No, don't do that. One of the great features of PHP is its ability to jump in and out of PHP mode. It has actually been shown that jumping from PHP mode when outputting data actually increases your script's parse speed, so your script will be faster. Do this:

<?php
$name = 'Bill';
?>
<table align="center"><tr><td>My name is <?=$name?></td></tr></table>


Leave "PHP Mode" and print out the content, if you need to use more PHP code, just jump back in! It's easy to do, it makes content easier to output, and it speeds up your scripts.

<?=$name?>

This is a shorthand in PHP for:

<?php echo $name; ?>

Jump into PHP mode, echo out the data contained in the variable then jump back out of PHP mode. Try and use it. It makes scripts easier to read, easier to edit and it's just a lot easier and efficient.

register_globals Off
Another mistake I see quite often is people writing scripts that will not work if register_globals is off. In PHP 4.2, register_globals is off by default, so you need to start writing your scripts with this in mind.

Having register_globals off is no big deal. It simply means writing:

$_POST['username']

Rather than:

$username

It's also a lot more secure, as it stops users being able to pass variables to your script through the query string and the like. If they stuck:

?name=Jester

Into their address bar, "Jester" would not be available in $name. It would be available in $_GET['name'] or $HTTP_GET_VARS['name']. So they can't pass variables that could twist the behaviour of your scripts.

If you have register_globals off, ensure that you have track_vars on. Track_vars makes all environment variables available in the arrays: $HTTP_SERVER_VARS ($_SERVER also, for newer versions of PHP), $HTTP_COOKIE_VARS, $HTTP_POST_VARS ($_POST also) and $HTTP_GET_VARS {$_GET also). Using these arrays instead of the normal variables isn't much extra work for more security. 

Sessions in PHP also perform a lot better with register_globals off. Take a look at this snippet of code:

$username = $_POST['uname']; session_register('username');

To register a session variable, many people use this method (I have in the past).

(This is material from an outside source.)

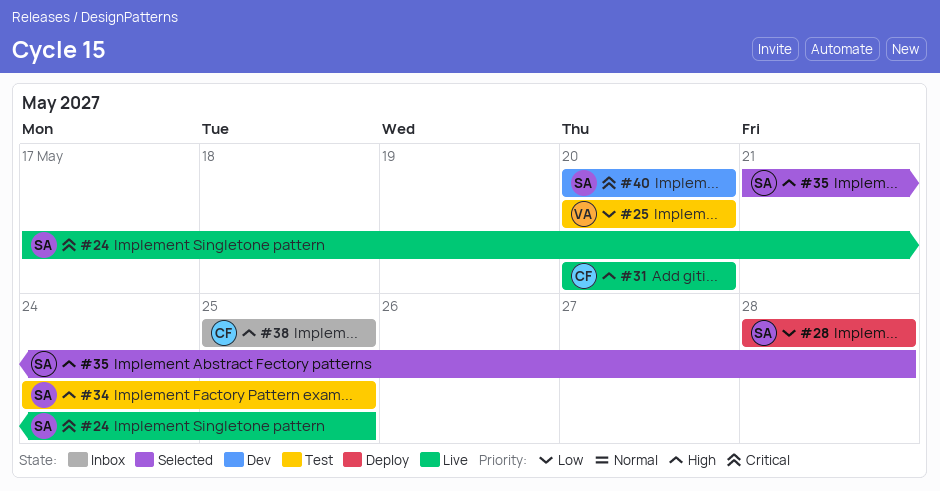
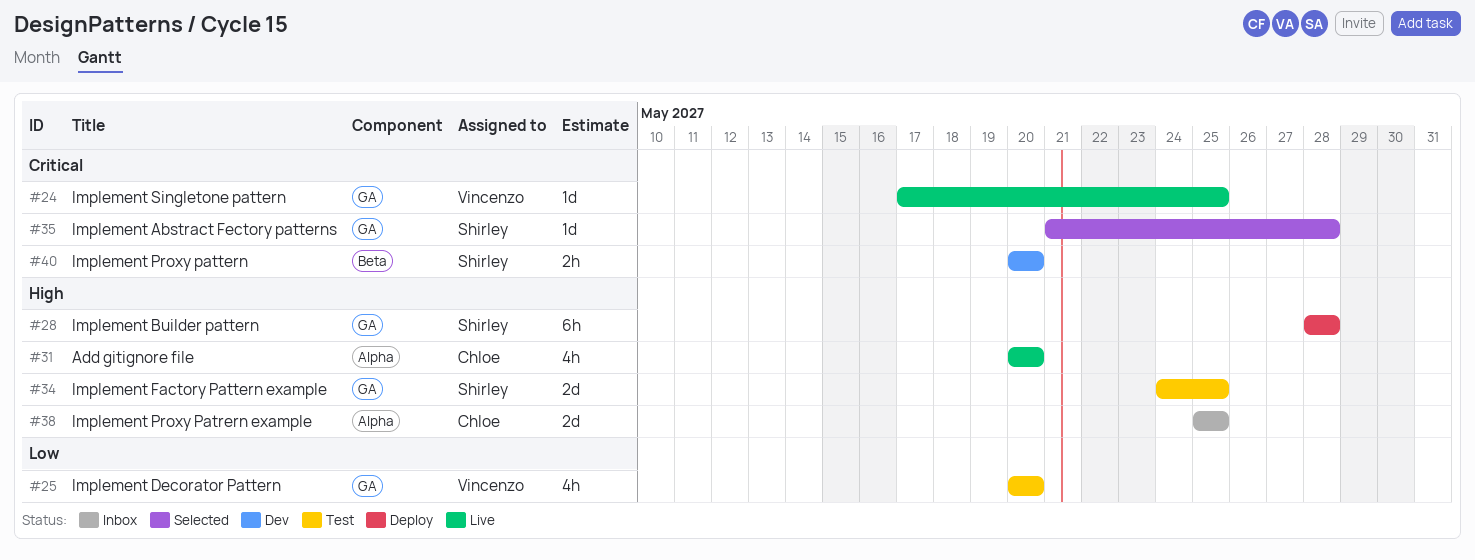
#24, owner: Shirley -> Vincenzo
#28, priority: Low -> High
#35, priority: High -> Critical

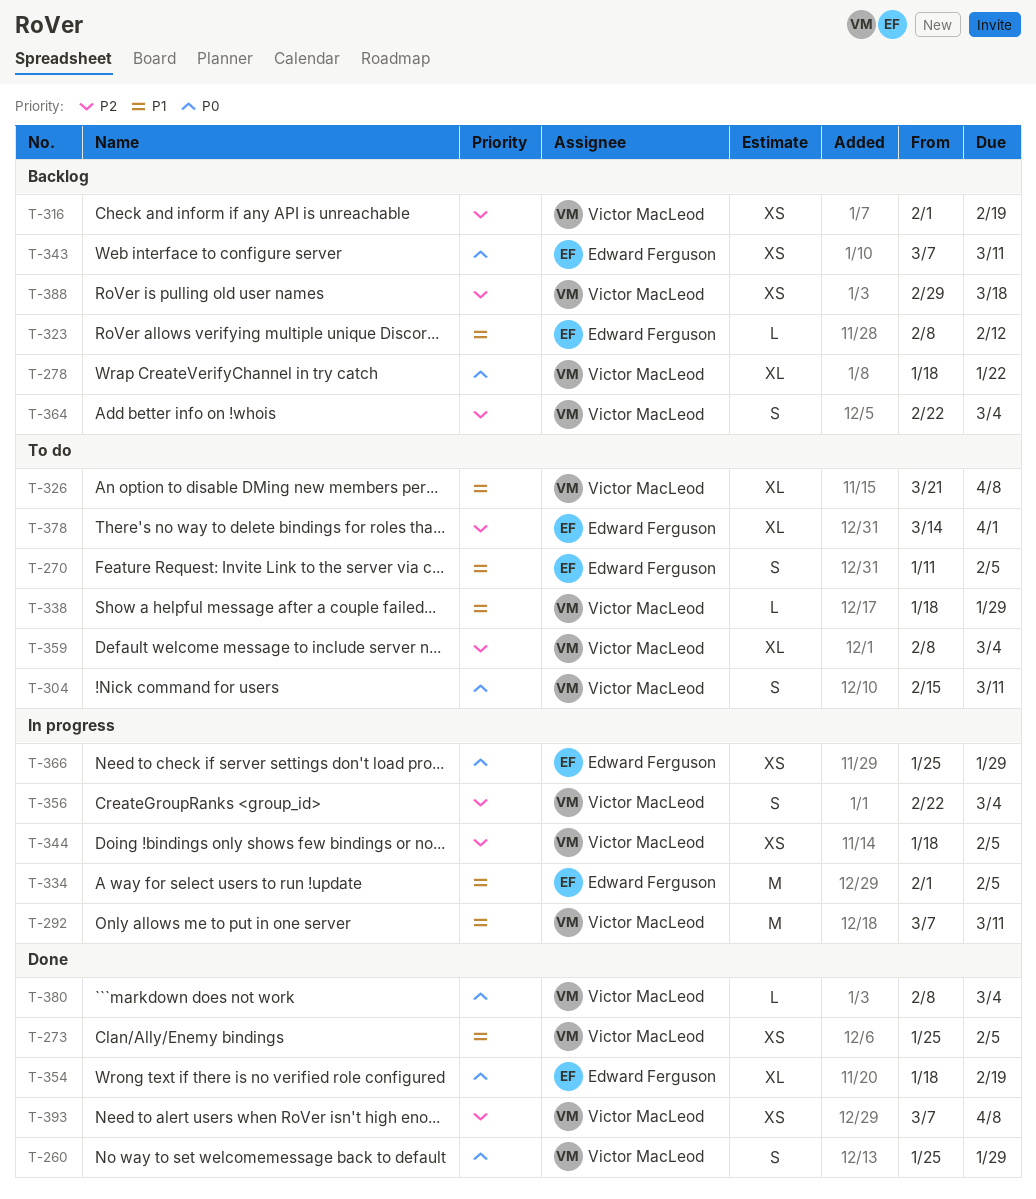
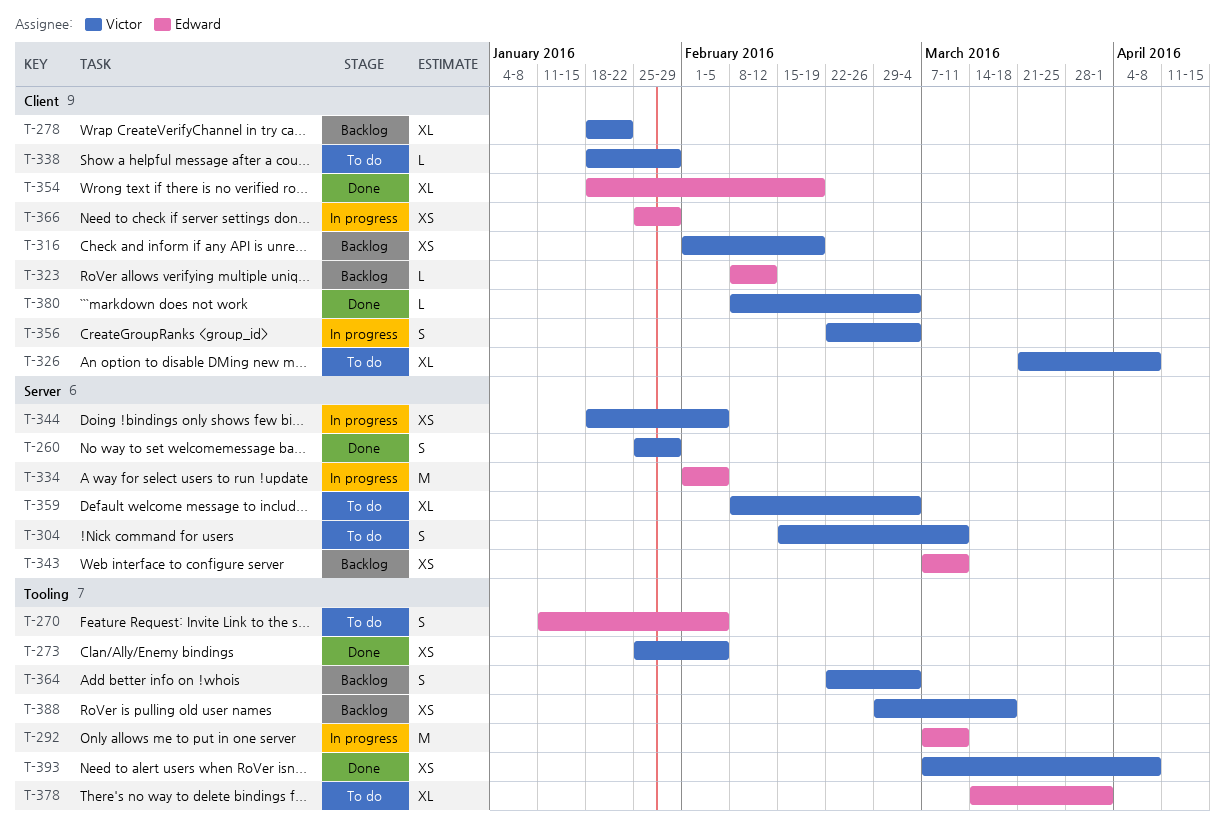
T-292, owner: Victor MacLeod -> Edward Ferguson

You don't need to use this method if you have register_globals off:

$_SESSION['username'] = $_POST['uname'];

In the first coding example, PHP needs to know that the variable is being registered as a session variable. In the second, we are using the $_SESSION array -- PHP knows if we store something in this that it is a session variable so we don't need to "register" it.

We can unset the username session variable like this:

unset($_SESSION['username']);

With MySQL
Another mistake a lot of people make is when they extract data from a database. For anyone familiar with PHP and MySQL, you will be familiar with the following function:

mysql_fetch_array()

"mysql_fetch_array() is an extended version of mysql_fetch_row(). In addition to storing the data in the numeric indices of the result array, it also stores the data in associative indices, using the field names as keys."

The above is taken from the function description on php.net. So basically when we use mysql_fetch_array(), we are fetching two arrays: one containing indices, and one containing associative references to the field names in your database. Why? If you want indices, you will use mysql_fetch_row(), right?

We use mysql_fetch_array() when we want the associative references. It's a lot easier when using associative references, yet we have this spare array taking up space and diminishing the efficiency of our code. Luckily those nice people at PHP have an array that fetches an associative array, and only that:

mysql_fetch_assoc()

mysql_fetch_assoc() fetches an associative array. If you want only that, use this function. If you want indices, use mysql_fetch_row(). If for some reason you need both, then you should use mysql_fetch_array(). Don't assign variables you won't use.